#### WORK TASK:
A verbatim copy of the listing is needed; pictures are to be left out.

#### EXERCISE MATERIALS:
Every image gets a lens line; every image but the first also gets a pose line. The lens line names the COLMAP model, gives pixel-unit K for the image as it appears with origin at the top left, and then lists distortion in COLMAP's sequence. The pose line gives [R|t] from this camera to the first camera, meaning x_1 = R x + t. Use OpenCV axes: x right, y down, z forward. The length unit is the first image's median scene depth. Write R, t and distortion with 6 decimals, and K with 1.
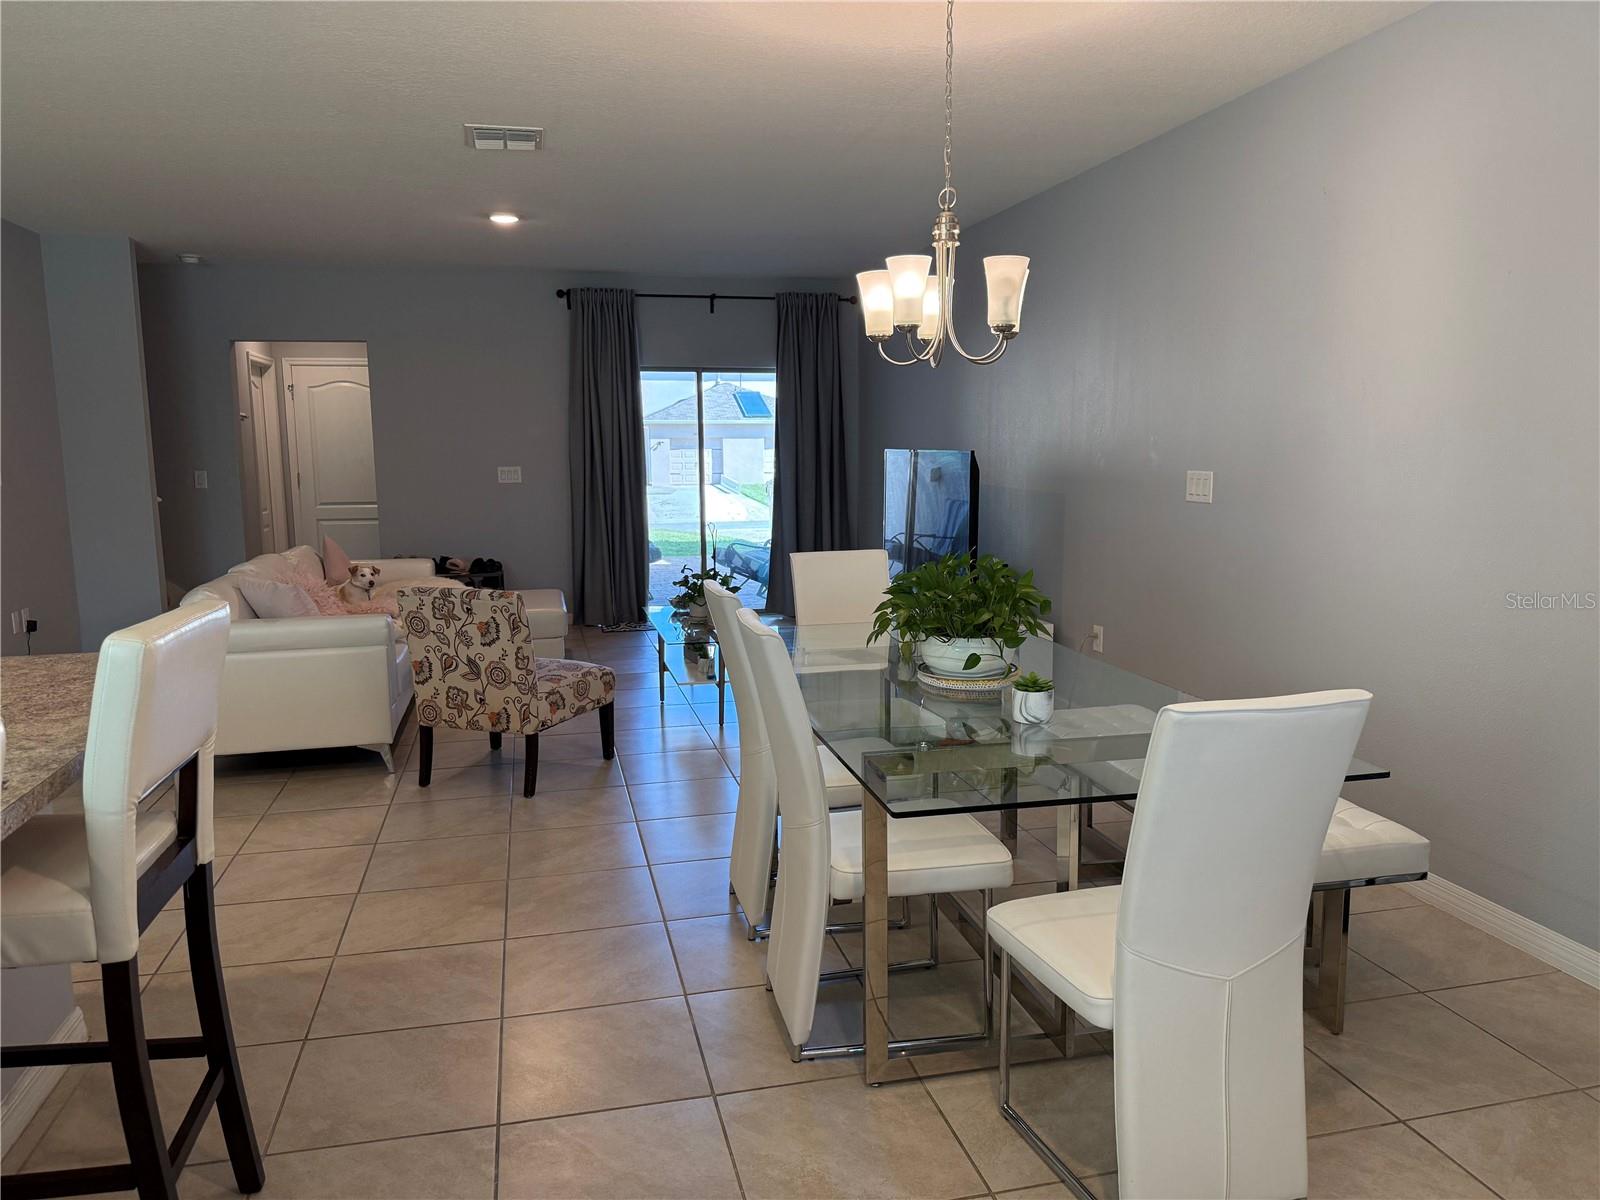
lens RADIAL K [[1130.2, 0, 793.2], [0, 1130.2, 607.7], [0, 0, 1]] dist [0.033379, -0.040533]
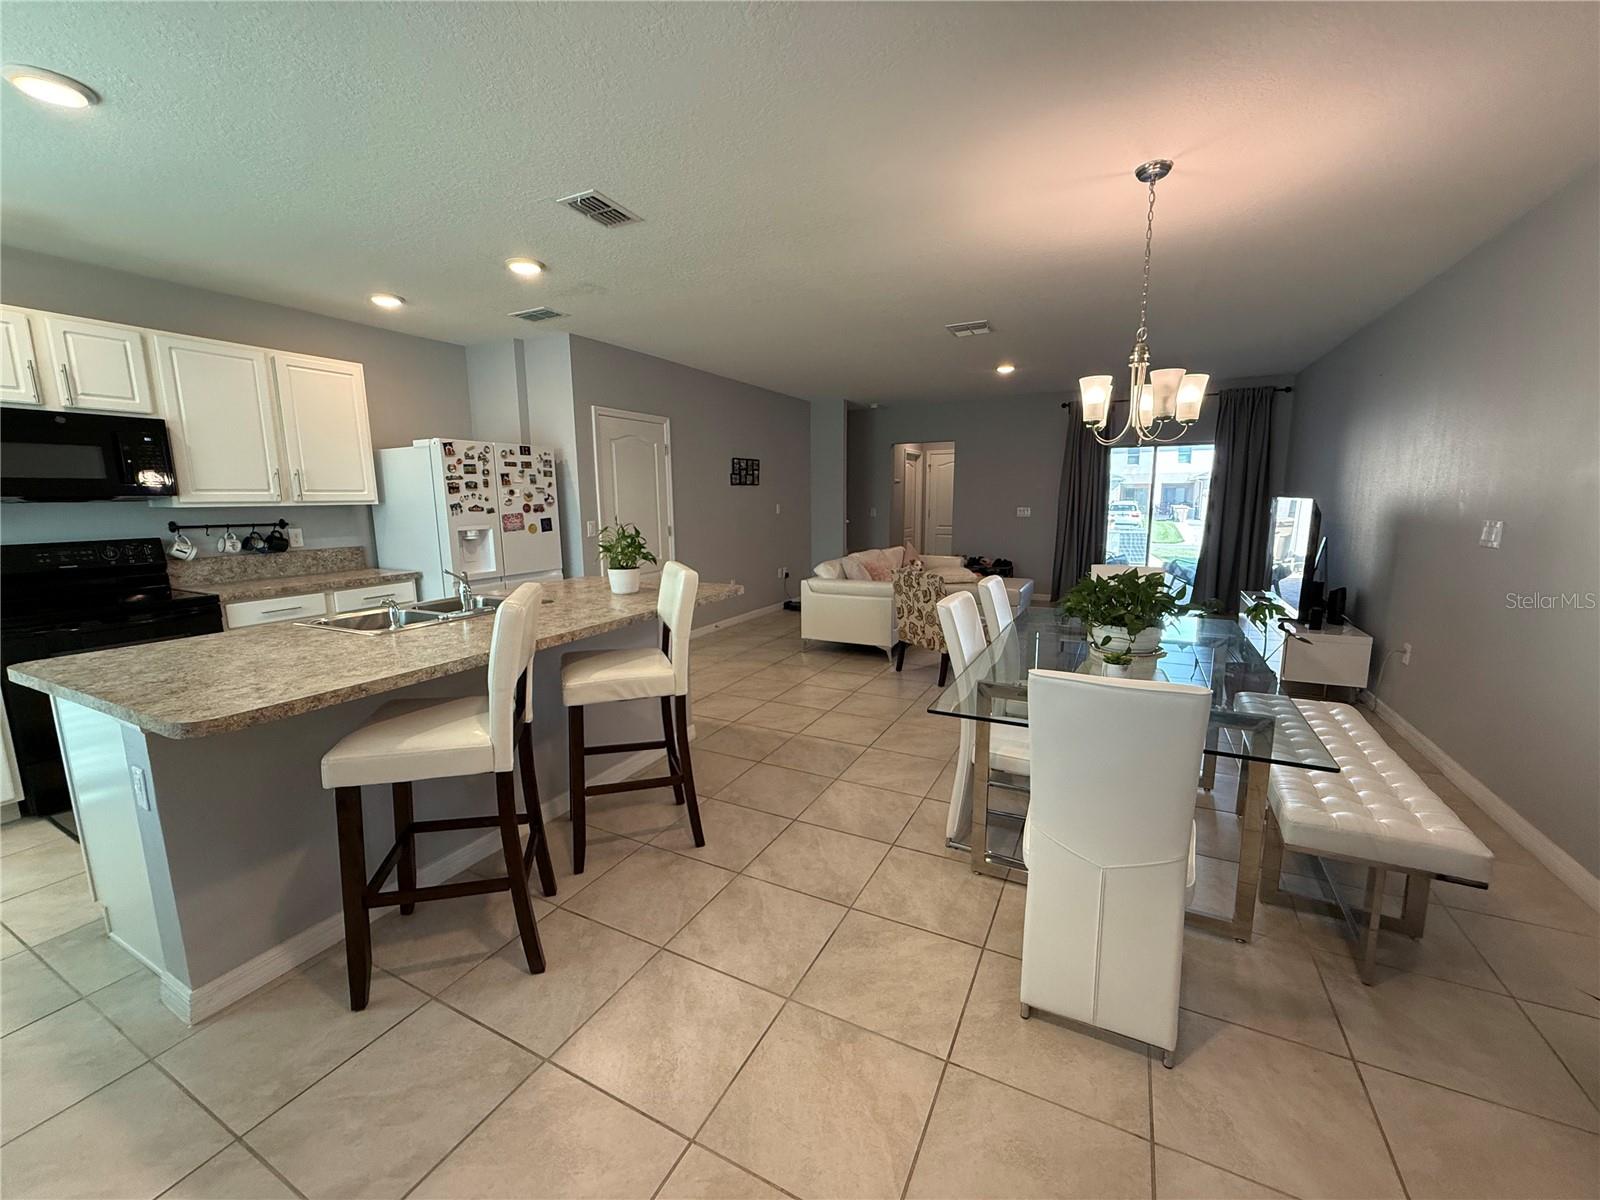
lens RADIAL K [[636.7, 0, 797.8], [0, 636.7, 597.8], [0, 0, 1]] dist [0.002451, -0.000149]
pose [[0.760250, 0.103386, -0.641352, 0.242271], [-0.091097, 0.994467, 0.052323, -0.010906], [0.643212, 0.018647, 0.765461, 0.044702]]
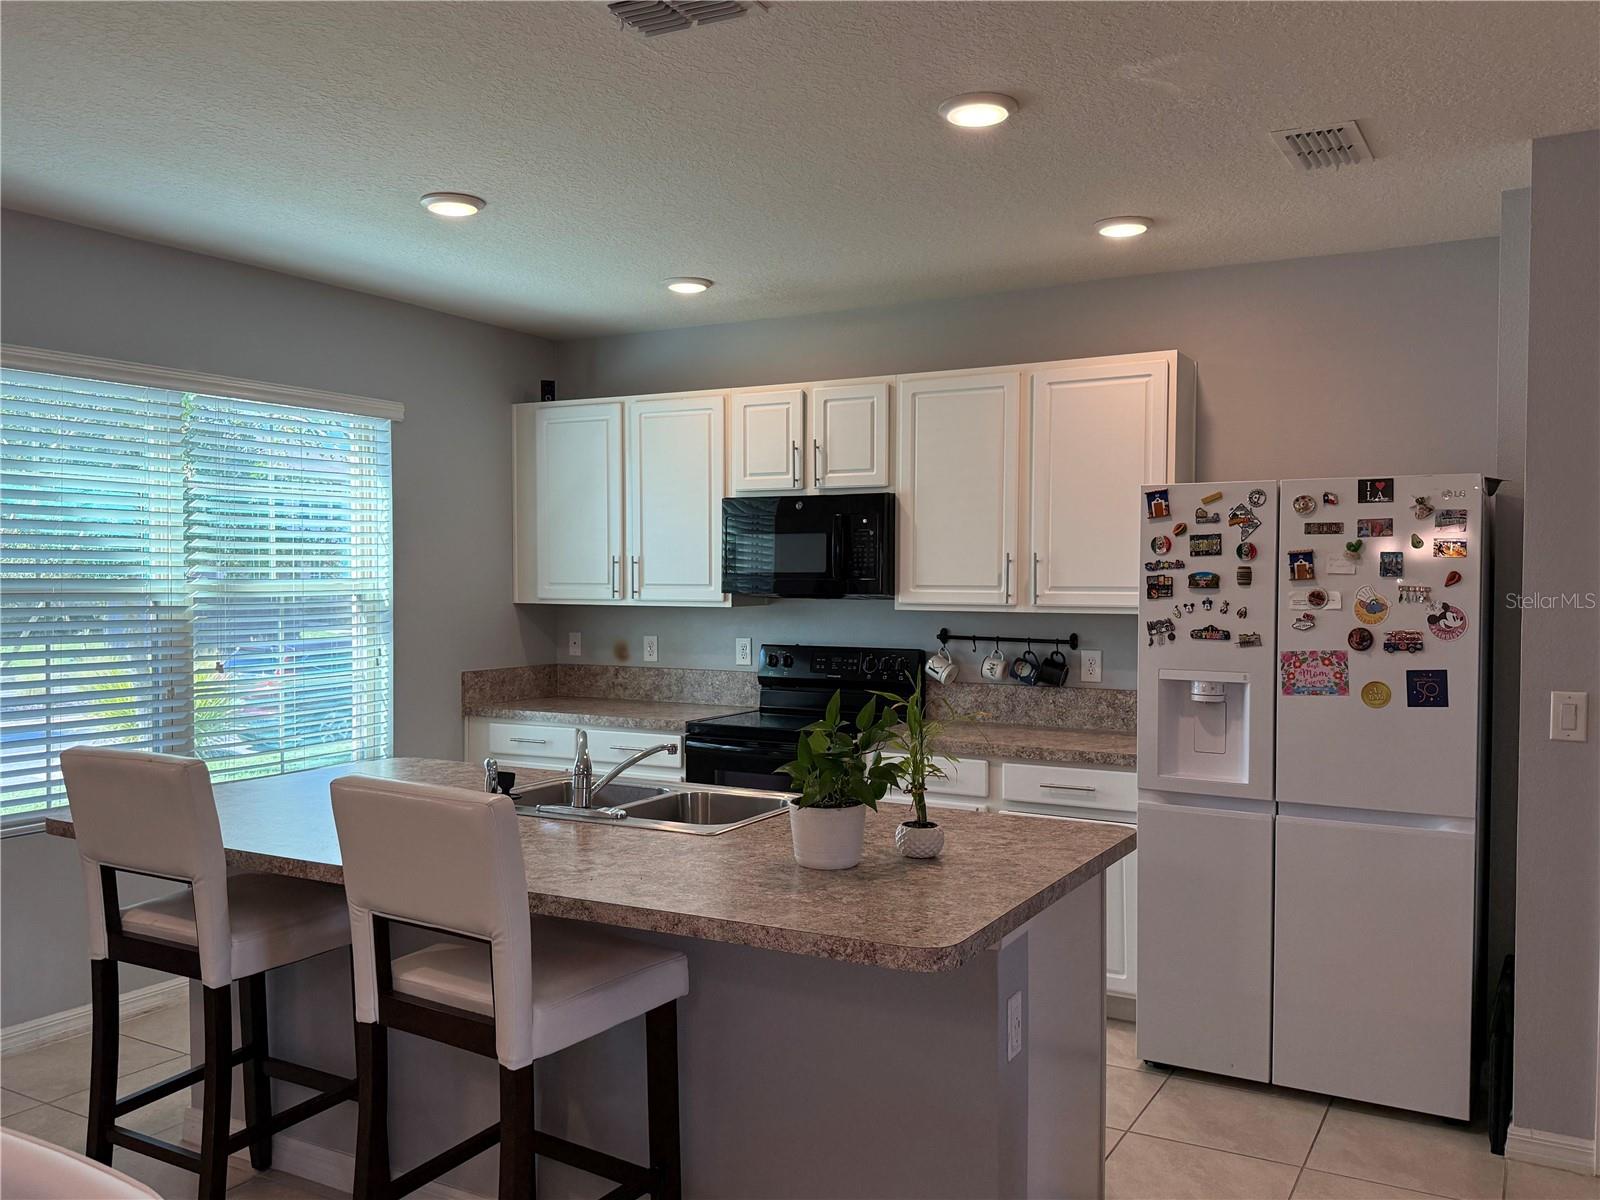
lens RADIAL K [[1303.3, 0, 784.2], [0, 1303.3, 611.9], [0, 0, 1]] dist [0.095340, -0.168438]
pose [[-0.684028, 0.027450, -0.728939, 0.066936], [-0.104135, 0.985382, 0.134825, -0.151832], [0.721985, 0.168132, -0.671170, 0.842380]]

#### EXERCISE OUTPUT:
Every image gets a lens line; every image but the first also gets a pose line. The lens line names the COLMAP model, gives pixel-unit K for the image as it appears with origin at the top left, and then lists distortion in COLMAP's sequence. The pose line gives [R|t] from this camera to the first camera, meaning x_1 = R x + t. Use OpenCV axes: x right, y down, z forward. The length unit is the first image's median scene depth. Write R, t and distortion with 6 decimals, and K with 1.
lens RADIAL K [[1130.2, 0, 793.2], [0, 1130.2, 607.7], [0, 0, 1]] dist [0.033379, -0.040533]
lens RADIAL K [[636.7, 0, 797.8], [0, 636.7, 597.8], [0, 0, 1]] dist [0.002451, -0.000149]
pose [[0.760250, 0.103386, -0.641352, 0.242271], [-0.091097, 0.994467, 0.052323, -0.010906], [0.643212, 0.018647, 0.765461, 0.044702]]
lens RADIAL K [[1303.3, 0, 784.2], [0, 1303.3, 611.9], [0, 0, 1]] dist [0.095340, -0.168438]
pose [[-0.684028, 0.027450, -0.728939, 0.066936], [-0.104135, 0.985382, 0.134825, -0.151832], [0.721985, 0.168132, -0.671170, 0.842380]]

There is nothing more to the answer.